I managed 42MB/s device->host at one point with the FT2232H, under Linux with a USB3 (xHCI) host. 40MB/s with a USB EHCI host and 38MB/s with an older kernel, so clearly newer drivers and newer hardware help get more throughput out of USB2.0.
The device does have a hardware FIFO, but the interface also looks like a FIFO. It's very similar to the kind of interface that you'd expect from a normal producer/consumer block RAM FIFO module in an FPGA, except for the bit where tx and rx both share the same bus so there's arbitration involved. Whenever I work with the 2232H I usually throw my own FIFOs in on the FPGA side though, unless whatever you're interfacing already allows pauses in data consumption.
The easiest way to look at is is as a chain of FIFOs. The FTDI chip has its own FIFO. You will probably implement a FIFO in your FPGA. The FTDI will accept data over its synchronous interface from your FIFO, as long as its own FIFO has space. The host has its own buffers (as part of the URBs/buffer descriptors maintained by the USB driver). It will poll the FTDI chip (via IN packets) if there are free/empty buffers in the queue.
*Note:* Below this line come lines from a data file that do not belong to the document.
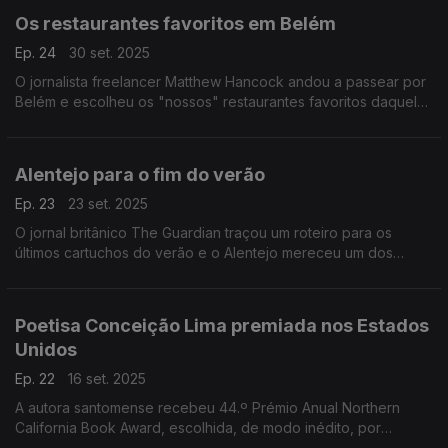
Os restaurantes favoritos em Belém
Ep. 24
30 set. 2025
O jornalista freelancer Matthew Hancock andou a passear por
Belém e escolheu os "nossos" restaurantes favoritos daquela
zona.
Alentejo para o fim do verão
Ep. 23
23 set. 2025
O jornal britânico The Guardian traçou um roteiro para os
últimos cartuchos do verão e o Alentejo mereceu um dos
destaques.
Poetisa Conceição Lima premiada nos Estados
Unidos
Ep. 22
16 set. 2025
A autora santomense recebeu 44.º Prémio Anual Northern
California Book Award, escolhida, de modo inédito, por
unanimidade do júri. A sua poesia em português está traduzida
The FTDI will reply to one of those packets once it has a full USB packet's worth of data (512 bytes for bulk) or after a timeout if there is less data available (the FTDI datasheet has some documentation around this, but you can mostly ignore it unless your application is very latency-sensitive; the data will get to the host eventually).
Keep in mind that the FTDI chip is the clock master of the interface, so you can either run your FPGA core clock off of the FTDI's 60MHz interface clock, to avoid having to cross clock domains, or you can use a clock-domain crossing FIFO in the design and run your core clock off of whatever oscillator you want.